Tra le sue più recenti pubblicazioni: Comunismo libertario: Marx Engels e l’economia politica della liberazione, Manifestolibri, Roma 2007; Marx e il contratto di lavoro: Dall’astrazione naturale alla sussunzione formale, Petite Plaisance, Pistoia 2009; Global Imperialism and the Great Crisis, Monthly Review Press, New York 2013.
In this essay I investigate the formation of the young Marx’s scientific methodo-logy and political theory in the years 1841-43. Besides the Critique of Hegel’s Doctrine of the State, I examine various other unpublished works which have received scarce consideration from Marxist students, for instance the Berliner and the Kreuznacher Hefte, especially those dealing with Leibniz, Spinoza, Rousseau and Machiavelli.
In 1841 Marx assimilates from Leibniz a notion of individuality he maintains during his entire lifetime, a concept that identifies social agents as the concrete, heterogeneous and limited individuals who make up a community. From Leibniz he also learns the importance of two crucial scientific standards: the principle of non-contradiction as the basis of logic; and the principle of causality as the basis for explaining real phenomena. From Spinoza, on the other hand, he deduces an orientation to methodological and ethical individualism and realizes their importance for the foundation of a radical theory of democracy, freedom and revolution.
In the early months of 1843 he tackles Hegel’s and Rousseau’s political theories and tries to deconstruct both by bringing to light their holistic metaphysics. Rejection of ontological holism underpins two theoretical innovations introduced by Marx in this period, one as a scientist and the other as a revolutionary politician. On the one hand it opens up to a methodological individualism on the basis of which a scientific approach to social problems is founded. On the other, it gives way to an axiological individualism which, by endorsing a critique of the ideology of ethical state, arrives at formulating the principles of true democracy.
However, under the influence of Bruno Bauer’s abstract rationalism and Ludwig Feuerbach’s humanist essentialism, the young Marx remains trapped in a particular form of ontological and ethical holism, a form whereby the actor of revolutionary transformation is identified in a “people” or a “human species” defined as a collective agent essentially endowed with rationality and morality, i.e. with two emerging properties that make him a universal subject of history.
As a consequence, the kind of society the idealist Marx sees as resulting from revolutionary transformation is by and large devoid of the institutional “mediations” which are typical of a State based on the rule of law. In this view the community is organically regulated by a “general will”, a “rational will”, a “species will” or a “common good” conceived as self-conscious realizations of the morality innate in the people or the species.

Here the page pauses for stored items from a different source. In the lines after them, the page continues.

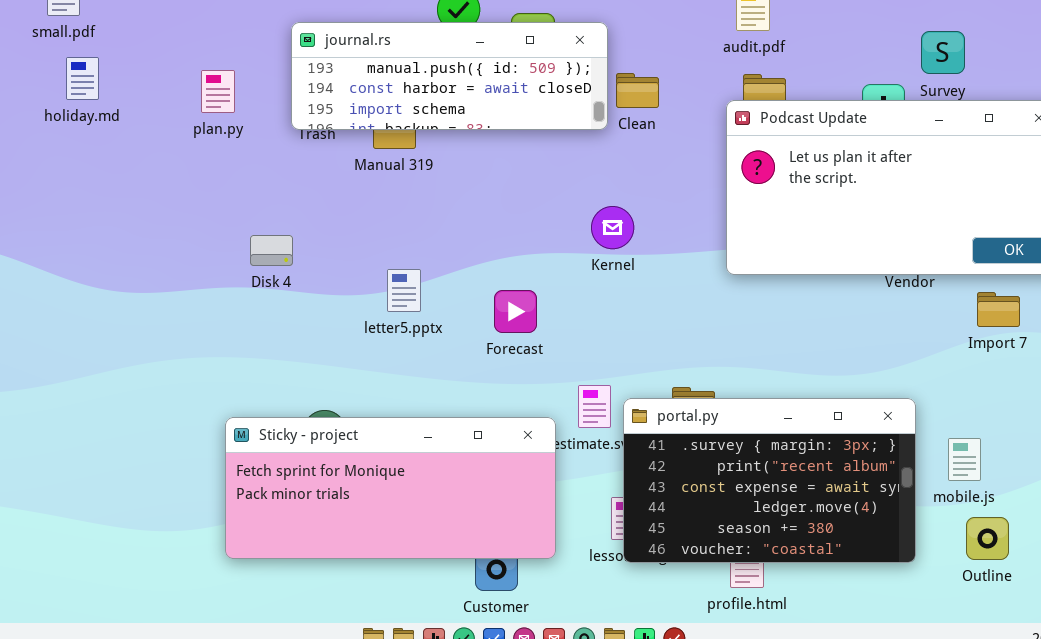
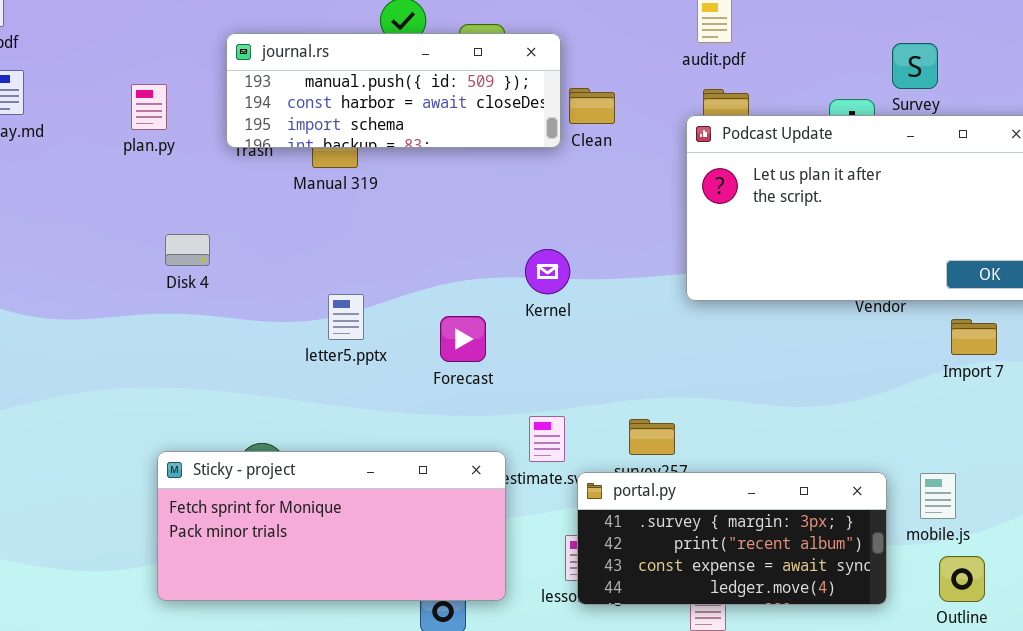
Kernel: [591,206,634,249] -> [525,249,570,294], moved
Disk 4: [250,235,293,266] -> [165,234,210,266], moved
portal.py: [623,398,916,563] -> [577,472,887,605], resized

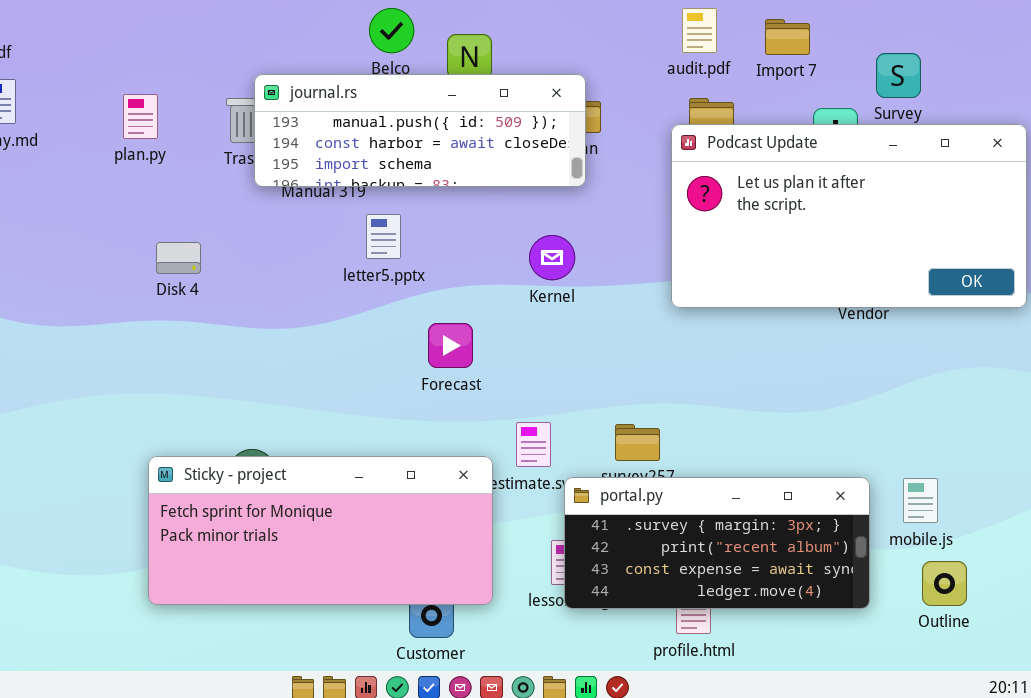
journal.rs: [226,33,561,148] -> [254,74,586,187], moved
Kernel: [525,249,570,294] -> [529,235,575,280], moved
letter5.pptx: [328,294,364,340] -> [366,214,401,259], moved
Import 7: [951,319,997,355] -> [765,19,810,55], moved

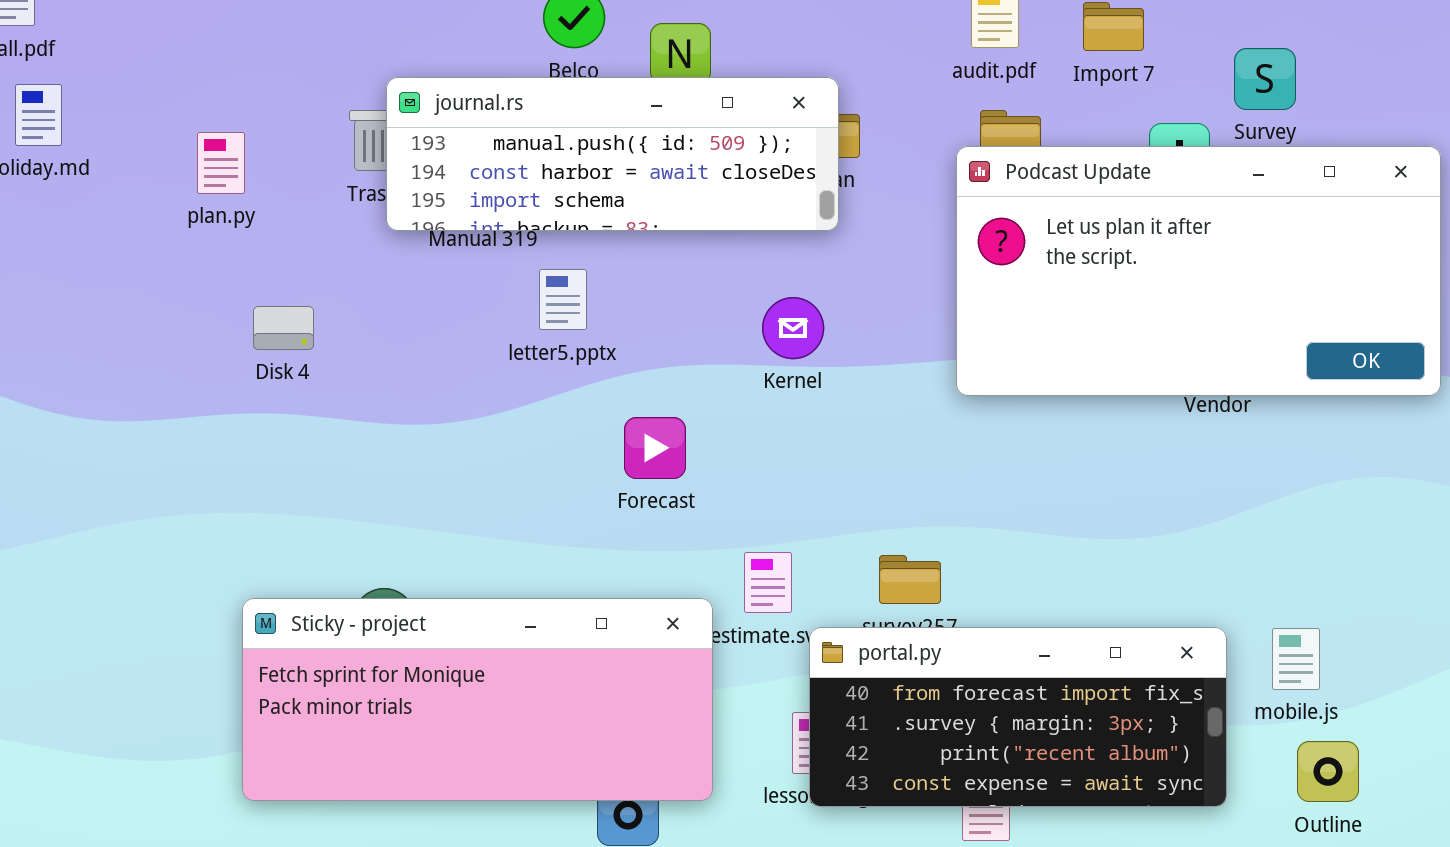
plan.py: [123,94,158,139] -> [197,132,245,194], moved
portal.py: [564,477,870,609] -> [809,627,1227,807], scrolled up 1 row

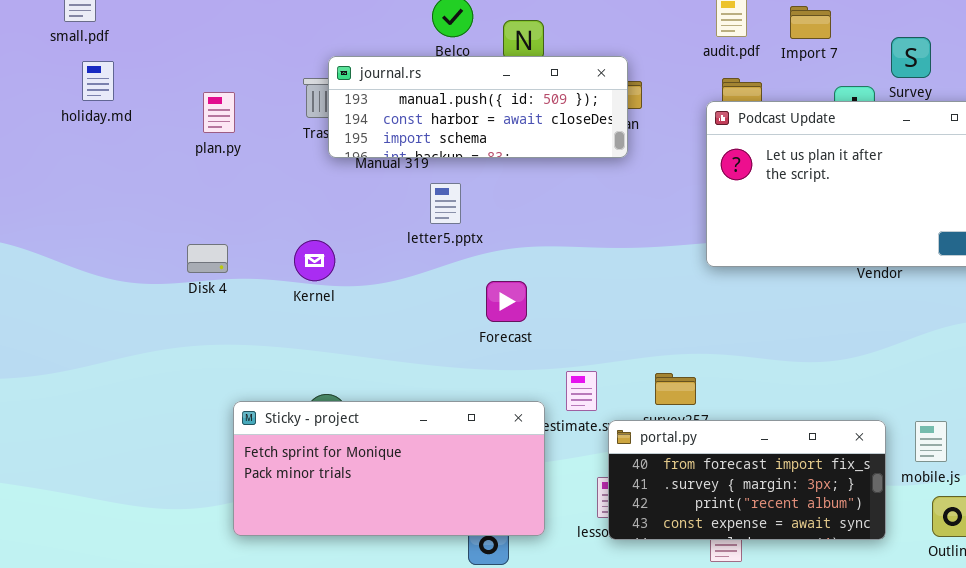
Kernel: [762,297,824,359] -> [294,240,335,281], moved
Disk 4: [253,306,314,350] -> [187,244,228,273], moved

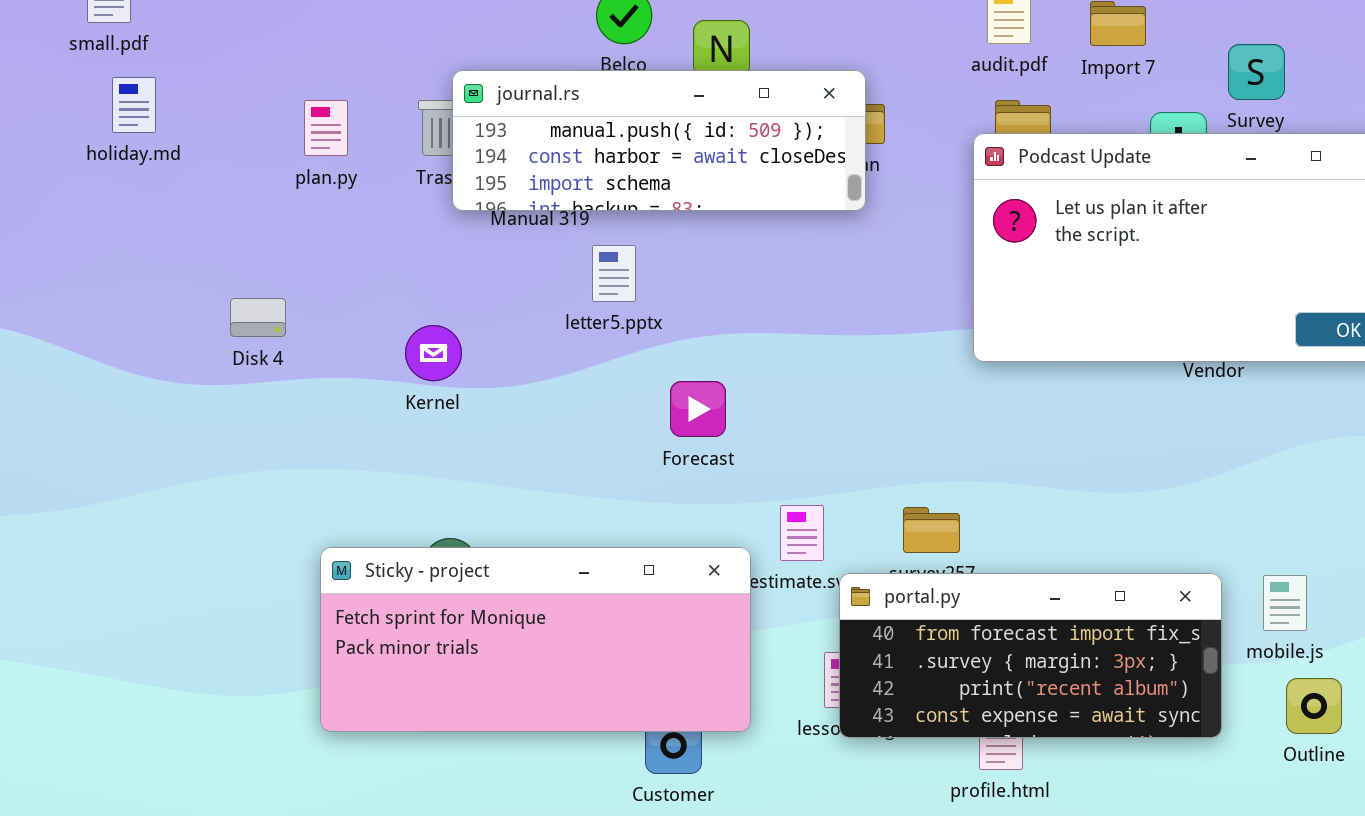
plan.py: [203,92,235,133] -> [304,100,348,156], moved
Disk 4: [187,244,228,273] -> [230,298,286,337], moved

After August 1843 the reading of Machiavelli’s Discourses and various books on the French Revolution and American society prompts Marx to take a decisive step beyond idealism. In this passage the young revolutionary begins to see class struggle as the real mover of historical change. The “people” is now conceived as a class of exploited workers who fight against the exploiting classes, moved by material interests of economic and political import. Thus revolution is no longer envisaged as an act of collective consciousness which subsumes the State into civil society. Rather it is described as a permanent struggle, an ongoing process that transforms the State and civil society by overthrowing the dominant classes’ economic and political power, and expands freedom by attacking all economic and social inequalities.
In September 1843 Marx is at the threshold of the theory of communism.